• _EXERCISE REQUIREMENTS_
The lines to copy from the data below are those that hold the string "labels".

========================

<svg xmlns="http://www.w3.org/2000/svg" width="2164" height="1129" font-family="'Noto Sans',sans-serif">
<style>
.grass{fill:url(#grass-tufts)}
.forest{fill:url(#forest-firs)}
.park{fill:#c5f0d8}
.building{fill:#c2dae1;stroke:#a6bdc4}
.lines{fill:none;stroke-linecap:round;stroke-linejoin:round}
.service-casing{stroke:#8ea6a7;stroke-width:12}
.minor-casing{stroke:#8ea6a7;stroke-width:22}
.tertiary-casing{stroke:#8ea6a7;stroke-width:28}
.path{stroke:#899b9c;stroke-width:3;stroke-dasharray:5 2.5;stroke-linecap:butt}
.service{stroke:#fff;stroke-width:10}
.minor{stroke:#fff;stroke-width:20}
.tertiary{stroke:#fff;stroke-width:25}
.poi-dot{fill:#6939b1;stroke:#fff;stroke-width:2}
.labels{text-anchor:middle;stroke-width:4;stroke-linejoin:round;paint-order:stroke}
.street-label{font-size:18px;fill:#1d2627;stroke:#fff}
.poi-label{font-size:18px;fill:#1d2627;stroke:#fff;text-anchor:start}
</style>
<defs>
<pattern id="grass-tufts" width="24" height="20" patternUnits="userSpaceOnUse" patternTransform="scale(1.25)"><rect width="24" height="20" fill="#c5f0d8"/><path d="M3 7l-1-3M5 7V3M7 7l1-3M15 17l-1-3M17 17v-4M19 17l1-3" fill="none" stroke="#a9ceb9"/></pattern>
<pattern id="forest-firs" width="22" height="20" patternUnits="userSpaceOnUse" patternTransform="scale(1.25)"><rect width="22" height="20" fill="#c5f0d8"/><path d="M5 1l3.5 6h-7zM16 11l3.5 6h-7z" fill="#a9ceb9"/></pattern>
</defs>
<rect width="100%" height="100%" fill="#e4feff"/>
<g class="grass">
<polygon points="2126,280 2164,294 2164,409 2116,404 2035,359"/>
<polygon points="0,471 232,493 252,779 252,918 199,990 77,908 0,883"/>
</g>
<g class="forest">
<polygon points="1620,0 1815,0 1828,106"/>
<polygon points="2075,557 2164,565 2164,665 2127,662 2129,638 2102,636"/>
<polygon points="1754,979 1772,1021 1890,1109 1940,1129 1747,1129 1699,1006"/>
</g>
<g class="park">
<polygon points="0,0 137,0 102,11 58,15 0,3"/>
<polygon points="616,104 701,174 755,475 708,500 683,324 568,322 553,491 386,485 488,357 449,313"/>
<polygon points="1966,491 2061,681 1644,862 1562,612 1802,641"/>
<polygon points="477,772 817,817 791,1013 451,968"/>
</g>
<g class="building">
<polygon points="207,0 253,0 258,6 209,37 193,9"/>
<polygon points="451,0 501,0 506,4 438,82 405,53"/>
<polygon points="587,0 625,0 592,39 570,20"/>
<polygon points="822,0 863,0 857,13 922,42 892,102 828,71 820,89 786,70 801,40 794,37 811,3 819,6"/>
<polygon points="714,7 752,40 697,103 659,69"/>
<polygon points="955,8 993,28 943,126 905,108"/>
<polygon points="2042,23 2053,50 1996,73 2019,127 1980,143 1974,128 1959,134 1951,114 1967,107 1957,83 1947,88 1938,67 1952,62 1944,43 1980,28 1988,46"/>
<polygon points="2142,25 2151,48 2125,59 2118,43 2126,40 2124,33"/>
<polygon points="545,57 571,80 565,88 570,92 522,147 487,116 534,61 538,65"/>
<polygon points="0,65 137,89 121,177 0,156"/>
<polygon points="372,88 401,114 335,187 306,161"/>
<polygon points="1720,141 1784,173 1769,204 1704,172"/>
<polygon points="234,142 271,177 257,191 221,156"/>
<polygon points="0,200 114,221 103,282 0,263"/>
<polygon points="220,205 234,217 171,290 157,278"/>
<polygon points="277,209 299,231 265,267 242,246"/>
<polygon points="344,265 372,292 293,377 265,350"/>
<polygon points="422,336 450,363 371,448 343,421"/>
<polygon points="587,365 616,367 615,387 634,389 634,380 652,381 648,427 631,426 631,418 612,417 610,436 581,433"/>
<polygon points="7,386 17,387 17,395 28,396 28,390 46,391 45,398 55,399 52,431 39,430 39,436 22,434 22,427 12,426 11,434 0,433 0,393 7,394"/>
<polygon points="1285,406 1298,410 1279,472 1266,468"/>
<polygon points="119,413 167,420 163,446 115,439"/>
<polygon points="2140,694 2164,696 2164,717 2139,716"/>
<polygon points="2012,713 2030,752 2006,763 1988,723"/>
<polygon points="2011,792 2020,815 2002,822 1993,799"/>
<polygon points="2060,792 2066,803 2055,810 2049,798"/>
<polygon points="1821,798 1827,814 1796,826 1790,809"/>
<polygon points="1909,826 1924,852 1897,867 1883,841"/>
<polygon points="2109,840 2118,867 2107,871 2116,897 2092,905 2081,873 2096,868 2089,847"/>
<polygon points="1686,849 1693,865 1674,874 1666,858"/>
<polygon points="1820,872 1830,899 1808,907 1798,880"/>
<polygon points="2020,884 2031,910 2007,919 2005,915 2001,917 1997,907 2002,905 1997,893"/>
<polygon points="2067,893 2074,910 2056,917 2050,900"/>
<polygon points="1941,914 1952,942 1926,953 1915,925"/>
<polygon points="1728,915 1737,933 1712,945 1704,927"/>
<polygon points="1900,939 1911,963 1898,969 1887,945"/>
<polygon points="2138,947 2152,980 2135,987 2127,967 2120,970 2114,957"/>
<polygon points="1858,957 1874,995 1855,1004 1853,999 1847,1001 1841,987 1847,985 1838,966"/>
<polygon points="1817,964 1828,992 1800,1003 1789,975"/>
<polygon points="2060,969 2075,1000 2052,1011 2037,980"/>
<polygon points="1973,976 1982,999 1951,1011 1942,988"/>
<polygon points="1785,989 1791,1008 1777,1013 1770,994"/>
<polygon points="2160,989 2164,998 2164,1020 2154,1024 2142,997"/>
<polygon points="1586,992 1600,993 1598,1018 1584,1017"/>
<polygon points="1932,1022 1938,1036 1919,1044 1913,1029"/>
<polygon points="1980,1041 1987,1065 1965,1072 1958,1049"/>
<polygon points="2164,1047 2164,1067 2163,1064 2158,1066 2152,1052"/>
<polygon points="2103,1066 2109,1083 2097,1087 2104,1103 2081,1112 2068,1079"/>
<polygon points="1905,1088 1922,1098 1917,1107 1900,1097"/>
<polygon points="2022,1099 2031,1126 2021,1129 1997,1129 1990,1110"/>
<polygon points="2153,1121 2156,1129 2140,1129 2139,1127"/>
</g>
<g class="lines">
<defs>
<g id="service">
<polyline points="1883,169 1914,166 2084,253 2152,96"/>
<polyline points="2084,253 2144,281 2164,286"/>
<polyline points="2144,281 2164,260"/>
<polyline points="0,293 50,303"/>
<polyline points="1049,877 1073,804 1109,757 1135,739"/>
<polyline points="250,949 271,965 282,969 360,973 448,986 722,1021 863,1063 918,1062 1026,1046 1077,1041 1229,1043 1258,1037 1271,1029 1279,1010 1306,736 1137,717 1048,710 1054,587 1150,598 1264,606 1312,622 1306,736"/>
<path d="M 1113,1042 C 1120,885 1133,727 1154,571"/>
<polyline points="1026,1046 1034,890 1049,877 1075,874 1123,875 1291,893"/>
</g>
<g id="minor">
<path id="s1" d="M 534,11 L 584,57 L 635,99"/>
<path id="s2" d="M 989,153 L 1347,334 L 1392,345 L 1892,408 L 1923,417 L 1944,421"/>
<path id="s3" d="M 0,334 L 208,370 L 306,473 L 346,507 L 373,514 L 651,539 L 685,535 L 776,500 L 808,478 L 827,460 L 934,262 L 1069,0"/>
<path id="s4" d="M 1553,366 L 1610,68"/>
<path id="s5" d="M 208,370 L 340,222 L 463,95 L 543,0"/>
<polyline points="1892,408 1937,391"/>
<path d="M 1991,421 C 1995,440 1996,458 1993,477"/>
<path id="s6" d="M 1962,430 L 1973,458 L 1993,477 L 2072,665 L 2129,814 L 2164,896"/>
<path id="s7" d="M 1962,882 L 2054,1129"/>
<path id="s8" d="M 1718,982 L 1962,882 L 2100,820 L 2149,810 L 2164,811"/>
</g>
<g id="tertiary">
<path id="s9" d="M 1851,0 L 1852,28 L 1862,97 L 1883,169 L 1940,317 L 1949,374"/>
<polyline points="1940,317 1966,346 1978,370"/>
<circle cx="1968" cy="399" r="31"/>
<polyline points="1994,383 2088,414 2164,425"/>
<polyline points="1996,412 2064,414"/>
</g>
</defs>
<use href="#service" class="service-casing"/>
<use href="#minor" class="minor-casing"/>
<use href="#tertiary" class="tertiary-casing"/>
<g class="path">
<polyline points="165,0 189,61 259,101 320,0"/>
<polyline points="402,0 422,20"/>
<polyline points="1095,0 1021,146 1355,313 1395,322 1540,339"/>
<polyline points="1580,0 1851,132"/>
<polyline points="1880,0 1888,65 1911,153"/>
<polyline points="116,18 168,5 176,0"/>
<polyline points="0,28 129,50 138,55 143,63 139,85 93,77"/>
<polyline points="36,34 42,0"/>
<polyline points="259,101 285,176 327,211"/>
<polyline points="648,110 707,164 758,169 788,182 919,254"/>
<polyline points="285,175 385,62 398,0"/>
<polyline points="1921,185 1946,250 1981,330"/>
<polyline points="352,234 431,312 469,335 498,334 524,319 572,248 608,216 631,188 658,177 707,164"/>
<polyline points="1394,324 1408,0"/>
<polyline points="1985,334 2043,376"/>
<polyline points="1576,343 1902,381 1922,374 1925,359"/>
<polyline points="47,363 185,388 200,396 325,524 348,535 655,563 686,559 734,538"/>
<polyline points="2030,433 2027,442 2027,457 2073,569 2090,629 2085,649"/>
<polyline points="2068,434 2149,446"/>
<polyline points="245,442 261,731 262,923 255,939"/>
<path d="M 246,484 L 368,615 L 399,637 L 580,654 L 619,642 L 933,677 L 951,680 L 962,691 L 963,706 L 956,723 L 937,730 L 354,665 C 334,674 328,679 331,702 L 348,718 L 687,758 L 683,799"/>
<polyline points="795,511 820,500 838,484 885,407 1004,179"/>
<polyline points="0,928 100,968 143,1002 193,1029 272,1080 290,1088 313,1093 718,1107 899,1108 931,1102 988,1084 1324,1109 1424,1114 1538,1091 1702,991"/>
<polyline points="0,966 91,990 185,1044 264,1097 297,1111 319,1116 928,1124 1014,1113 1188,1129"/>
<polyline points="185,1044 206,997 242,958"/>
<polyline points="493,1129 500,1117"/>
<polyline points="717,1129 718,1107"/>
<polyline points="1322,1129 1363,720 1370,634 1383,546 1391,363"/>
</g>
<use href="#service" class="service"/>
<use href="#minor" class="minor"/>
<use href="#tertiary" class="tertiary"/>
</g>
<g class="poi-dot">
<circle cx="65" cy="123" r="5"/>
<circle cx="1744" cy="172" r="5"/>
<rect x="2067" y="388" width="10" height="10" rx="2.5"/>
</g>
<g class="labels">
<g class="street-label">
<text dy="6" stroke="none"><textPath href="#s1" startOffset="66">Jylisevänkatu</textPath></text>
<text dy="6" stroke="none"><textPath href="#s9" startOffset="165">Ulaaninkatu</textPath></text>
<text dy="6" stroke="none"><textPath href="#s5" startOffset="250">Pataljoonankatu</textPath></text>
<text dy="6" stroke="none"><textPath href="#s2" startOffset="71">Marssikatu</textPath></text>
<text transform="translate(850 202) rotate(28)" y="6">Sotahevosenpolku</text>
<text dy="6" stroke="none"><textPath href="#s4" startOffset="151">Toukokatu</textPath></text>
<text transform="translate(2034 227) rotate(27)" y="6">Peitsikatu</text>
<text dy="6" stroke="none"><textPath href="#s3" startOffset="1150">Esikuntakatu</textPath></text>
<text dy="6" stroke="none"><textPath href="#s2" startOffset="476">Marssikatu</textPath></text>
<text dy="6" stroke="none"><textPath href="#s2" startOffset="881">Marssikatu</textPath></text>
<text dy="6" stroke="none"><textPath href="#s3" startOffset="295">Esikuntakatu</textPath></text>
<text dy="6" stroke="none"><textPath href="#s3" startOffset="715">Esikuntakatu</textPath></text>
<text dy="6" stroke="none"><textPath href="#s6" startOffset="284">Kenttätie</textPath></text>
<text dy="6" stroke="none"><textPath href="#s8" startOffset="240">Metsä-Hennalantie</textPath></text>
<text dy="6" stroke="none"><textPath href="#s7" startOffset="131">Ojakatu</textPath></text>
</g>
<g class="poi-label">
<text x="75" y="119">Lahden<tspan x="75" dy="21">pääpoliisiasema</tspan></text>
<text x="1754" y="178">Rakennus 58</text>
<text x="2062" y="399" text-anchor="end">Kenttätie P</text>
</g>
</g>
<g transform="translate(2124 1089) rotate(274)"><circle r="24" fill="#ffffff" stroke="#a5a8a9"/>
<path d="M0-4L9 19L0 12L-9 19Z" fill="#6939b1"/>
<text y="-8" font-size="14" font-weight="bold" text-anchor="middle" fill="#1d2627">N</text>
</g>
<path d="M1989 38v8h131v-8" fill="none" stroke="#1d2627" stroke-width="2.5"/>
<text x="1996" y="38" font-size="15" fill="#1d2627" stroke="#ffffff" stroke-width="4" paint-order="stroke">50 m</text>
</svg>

========================

• _EXERCISE OUTPUT_
.labels{text-anchor:middle;stroke-width:4;stroke-linejoin:round;paint-order:stroke}
<g class="labels">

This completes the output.